**Task details:**
Turn the rows from the line with "Each image here" through the line with "0.000220, 0.997659, 0.330961]]" into a two-column CSV with the header input,output. Give one CSV line per row, with the row's text under input and its answer under output, each in a quoted field with line breaks replaced by spaces.

---------- Data supplied

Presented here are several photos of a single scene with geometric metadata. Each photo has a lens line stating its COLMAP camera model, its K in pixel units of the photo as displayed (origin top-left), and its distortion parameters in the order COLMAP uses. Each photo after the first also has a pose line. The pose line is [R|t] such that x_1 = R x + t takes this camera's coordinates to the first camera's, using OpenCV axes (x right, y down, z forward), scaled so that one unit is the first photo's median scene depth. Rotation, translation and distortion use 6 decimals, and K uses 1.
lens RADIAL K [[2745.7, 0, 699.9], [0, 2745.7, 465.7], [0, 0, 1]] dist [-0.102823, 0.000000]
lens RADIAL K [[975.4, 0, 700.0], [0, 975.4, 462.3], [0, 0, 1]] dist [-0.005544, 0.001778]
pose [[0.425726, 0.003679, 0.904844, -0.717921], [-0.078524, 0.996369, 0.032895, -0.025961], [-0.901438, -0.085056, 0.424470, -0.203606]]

--------------------
---------- Data supplied

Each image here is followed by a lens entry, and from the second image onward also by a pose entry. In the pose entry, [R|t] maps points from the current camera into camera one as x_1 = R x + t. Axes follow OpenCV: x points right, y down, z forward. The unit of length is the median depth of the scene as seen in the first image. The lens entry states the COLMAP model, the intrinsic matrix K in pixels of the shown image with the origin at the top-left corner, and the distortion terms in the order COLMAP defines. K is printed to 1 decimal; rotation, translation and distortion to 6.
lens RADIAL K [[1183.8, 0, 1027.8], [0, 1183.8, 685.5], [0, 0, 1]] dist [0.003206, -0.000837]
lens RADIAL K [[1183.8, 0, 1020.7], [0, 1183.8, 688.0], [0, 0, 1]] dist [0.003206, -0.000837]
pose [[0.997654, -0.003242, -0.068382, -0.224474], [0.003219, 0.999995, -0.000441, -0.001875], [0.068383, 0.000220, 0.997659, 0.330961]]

--------------------
---------- Data supplied

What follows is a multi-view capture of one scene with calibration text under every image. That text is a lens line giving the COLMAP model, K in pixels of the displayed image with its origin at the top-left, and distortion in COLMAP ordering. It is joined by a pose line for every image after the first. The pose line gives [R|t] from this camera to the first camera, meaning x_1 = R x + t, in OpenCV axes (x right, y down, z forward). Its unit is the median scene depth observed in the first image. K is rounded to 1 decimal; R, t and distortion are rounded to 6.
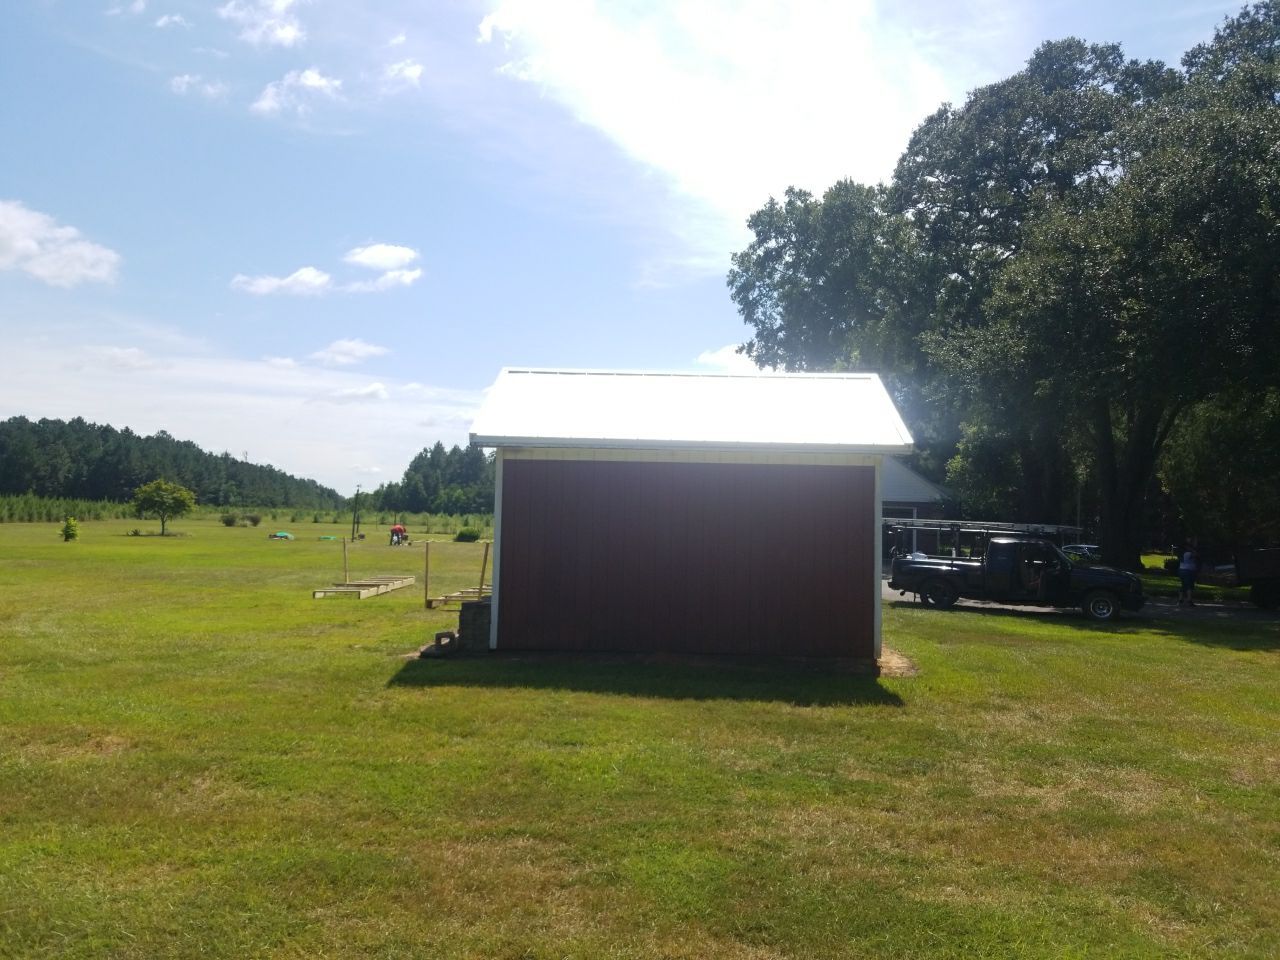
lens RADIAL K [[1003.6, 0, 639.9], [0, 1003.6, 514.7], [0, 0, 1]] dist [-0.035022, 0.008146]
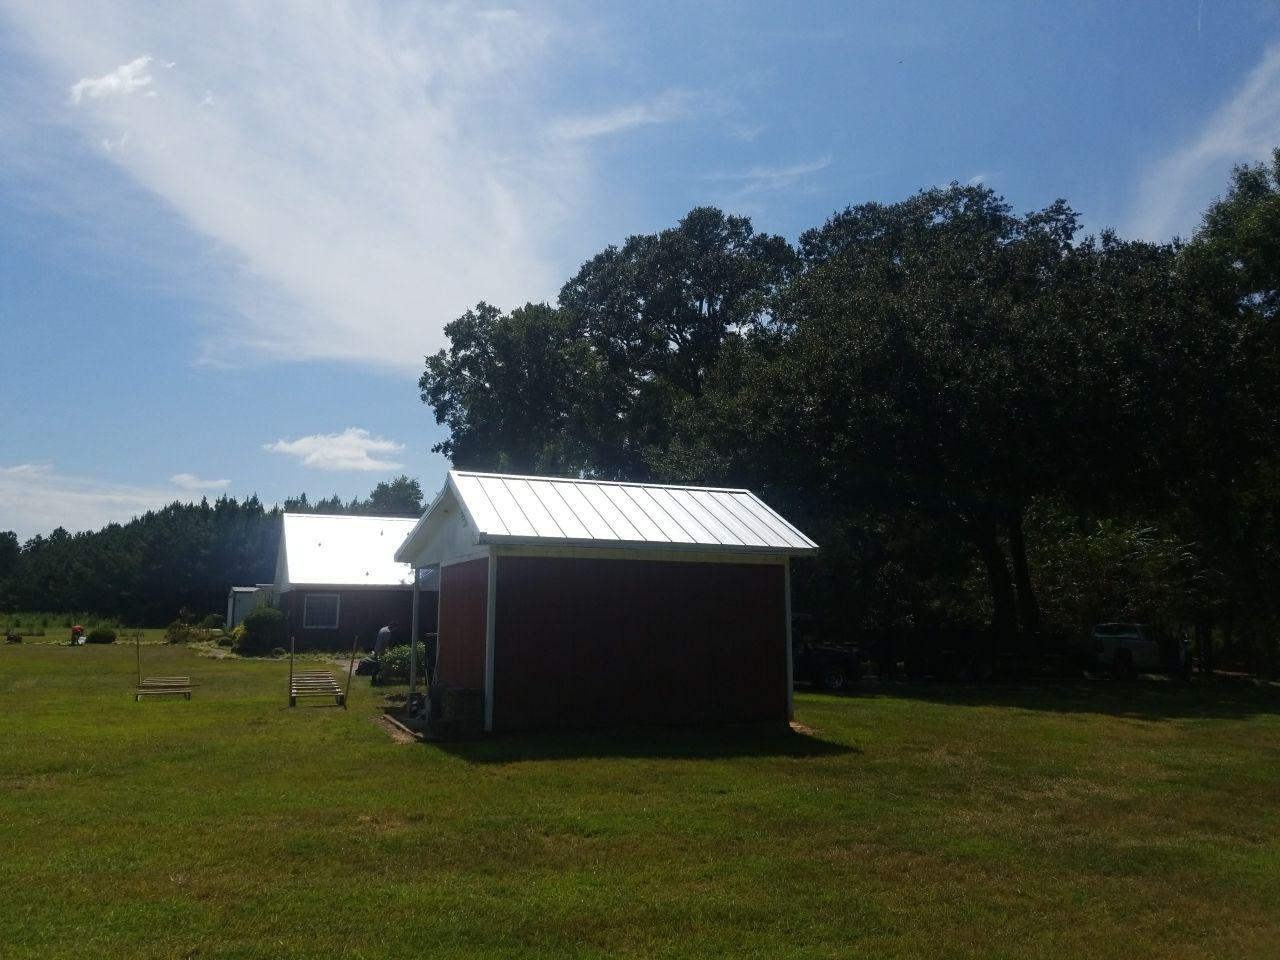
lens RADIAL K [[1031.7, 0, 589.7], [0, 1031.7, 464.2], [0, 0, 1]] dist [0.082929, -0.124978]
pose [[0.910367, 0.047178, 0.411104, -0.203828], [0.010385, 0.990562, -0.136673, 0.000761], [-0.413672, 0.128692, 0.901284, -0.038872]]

--------------------

**Answer to this problem:**
input,output
"Each image here is followed by a lens entry, and from the second image onward also by a pose entry. In the pose entry, [R|t] maps points from the current camera into camera one as x_1 = R x + t. Axes follow OpenCV: x points right, y down, z forward. The unit of length is the median depth of the scene as seen in the first image. The lens entry states the COLMAP model, the intrinsic matrix K in pixels of the shown image with the origin at the top-left corner, and the distortion terms in the order COLMAP defines. K is printed to 1 decimal; rotation, translation and distortion to 6.","lens RADIAL K [[1183.8, 0, 1027.8], [0, 1183.8, 685.5], [0, 0, 1]] dist [0.003206, -0.000837] lens RADIAL K [[1183.8, 0, 1020.7], [0, 1183.8, 688.0], [0, 0, 1]] dist [0.003206, -0.000837] pose [[0.997654, -0.003242, -0.068382, -0.224474], [0.003219, 0.999995, -0.000441, -0.001875], [0.068383, 0.000220, 0.997659, 0.330961]]"